Phish have called off their four-night New Year’s Eve run at Madison Square Garden in New York City due to ongoing concerns over the Omicron variant of Covid-19.
Phish was set to play every night from Dec. 29 through Jan. 1, marking their first gigs at the Garden since their New Year’s run in 2019. The shows have now been pushed to the spring, and will be held April 20 through 23, with a special three-set show — like the one originally planned for New Year’s Eve — taking place on April 22.
“The health and safety of Phish fans, our crew, and venue staff is paramount in our minds,” Phish said in a statement. “While Phish has played shows this year as the pandemic has continued, this variant’s ability for rapid transmission is unprecedented. We are also mindful that a significant number of people travel for these shows and then return to their communities, and we want to avoid accelerating transmission of the virus. Finally, even with the strictest of tour Covid protocols, the prolonged exposure of a four-night indoor run (plus the days of preparation and travel) to critical crew and staff considerably increases the possibility of having to shut the shows down once they’ve started.”
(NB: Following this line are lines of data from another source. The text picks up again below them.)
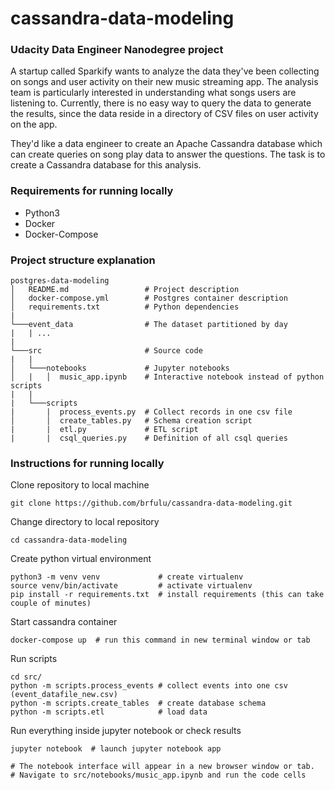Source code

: # cassandra-data-modeling

### Udacity Data Engineer Nanodegree project
A startup called Sparkify wants to analyze the data they've been collecting on songs and user activity on their new music streaming app. The analysis team is particularly interested in understanding what songs users are listening to. Currently, there is no easy way to query the data to generate the results, since the data reside in a directory of CSV files on user activity on the app.

They'd like a data engineer to create an Apache Cassandra database which can create queries on song play data to answer the questions.
The task is to create a Cassandra database for this analysis.

### Requirements for running locally
- Python3 
- Docker
- Docker-Compose 

### Project structure explanation
```
postgres-data-modeling
│   README.md                 # Project description
│   docker-compose.yml        # Postgres container description   
│   requirements.txt          # Python dependencies
|
└───event_data                # The dataset partitioned by day
|   | ...
|                 
└───src                       # Source code
|   |               
│   └───notebooks             # Jupyter notebooks
│   |   │  music_app.ipynb    # Interactive notebook instead of python scripts
|   |   
|   └───scripts
|       |  process_events.py  # Collect records in one csv file
│       │  create_tables.py   # Schema creation script
|       |  etl.py             # ETL script
|       |  csql_queries.py    # Definition of all csql queries
```

### Instructions for running locally

Clone repository to local machine
```
git clone https://github.com/brfulu/cassandra-data-modeling.git
```

Change directory to local repository
```
cd cassandra-data-modeling
```

Create python virtual environment
```
python3 -m venv venv             # create virtualenv
source venv/bin/activate         # activate virtualenv
pip install -r requirements.txt  # install requirements (this can take couple of minutes)
```

Start cassandra container
```
docker-compose up  # run this command in new terminal window or tab
```

Run scripts
```
cd src/
python -m scripts.process_events # collect events into one csv (event_datafile_new.csv)
python -m scripts.create_tables  # create database schema
python -m scripts.etl            # load data
```

Run everything inside jupyter notebook or check results
```
jupyter notebook  # launch jupyter notebook app

# The notebook interface will appear in a new browser window or tab.
# Navigate to src/notebooks/music_app.ipynb and run the code cells
```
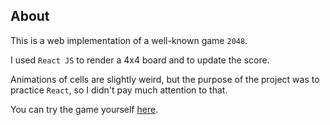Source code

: ## About

This is a web implementation of a well-known game `2048`.

I used `React JS` to render a 4x4 board and to update the score.

Animations of cells are slightly weird, but the purpose of the project was to practice 
`React`, so I didn't pay much attention to that.

You can try the game yourself [here](http://2048-game.fun/).



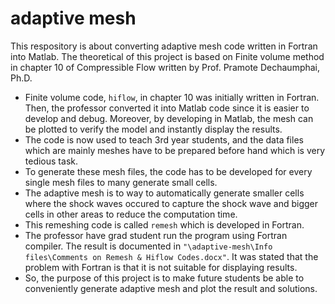 # adaptive mesh
 This respository is about converting adaptive mesh code written in Fortran into Matlab. The theoretical of this project is based on Finite volume method in chapter 10 of Compressible Flow written by Prof. Pramote Dechaumphai, Ph.D.

 - Finite volume code, `hiflow`, in chapter 10 was initially written in Fortran. Then, the professor converted it into Matlab code since it is easier to develop and debug. Moreover, by developing in Matlab, the mesh can be plotted to verify the model and instantly display the results.
 - The code is now used to teach 3rd year students, and the data files which are mainly meshes have to be prepared before hand which is very tedious task.
 - To generate these mesh files, the code has to be developed for every single mesh files to many generate small cells.
 - The adaptive mesh is to way to automatically generate smaller cells where the shock waves occured to capture the shock wave and bigger cells in other areas to reduce the computation time.
 - This remeshing code is called `remesh` which is developed in Fortran.
 - The professor have grad student run the program using Fortran compiler. The result is documented in `"\adaptive-mesh\Info files\Comments on Remesh & Hiflow Codes.docx"`. It was stated that the problem with Fortran is that it is not suitable for displaying results.
 - So, the purpose of this project is to make future students be able to conveniently generate adaptive mesh and plot the result and solutions.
All tickets to the original shows will be honored at the new dates, and ticket holders who purchased through authorized channels will be contacted with more information. Those who are unable to make the new dates will be able to request a refund for the next 30 days starting today, Dec. 23.
After a year-and-a-half off from touring because of the first pre-vax wave of the pandemic, Phish returned to the road in July, though their tour wasn’t without controversy. The band’s summer run launched just as concerns about the Delta variant were rising, prompting some often vicious fighting about vaccines and masks among those in online Phish communities.
Concerns about virus spread at Phish shows returned after Phish wrapped their run of Halloween shows in Las Vegas. Per a Boston Globe report, fans said the venue, the MGM Grand Garden Arena, had poor ventilation, and few fans were wearing masks, despite a Nevada law requiring masks inside. Additionally, the halth departments in Vermont and Rhode Island recorded multiple Covid-19 cases potentially linked to the Halloween shows.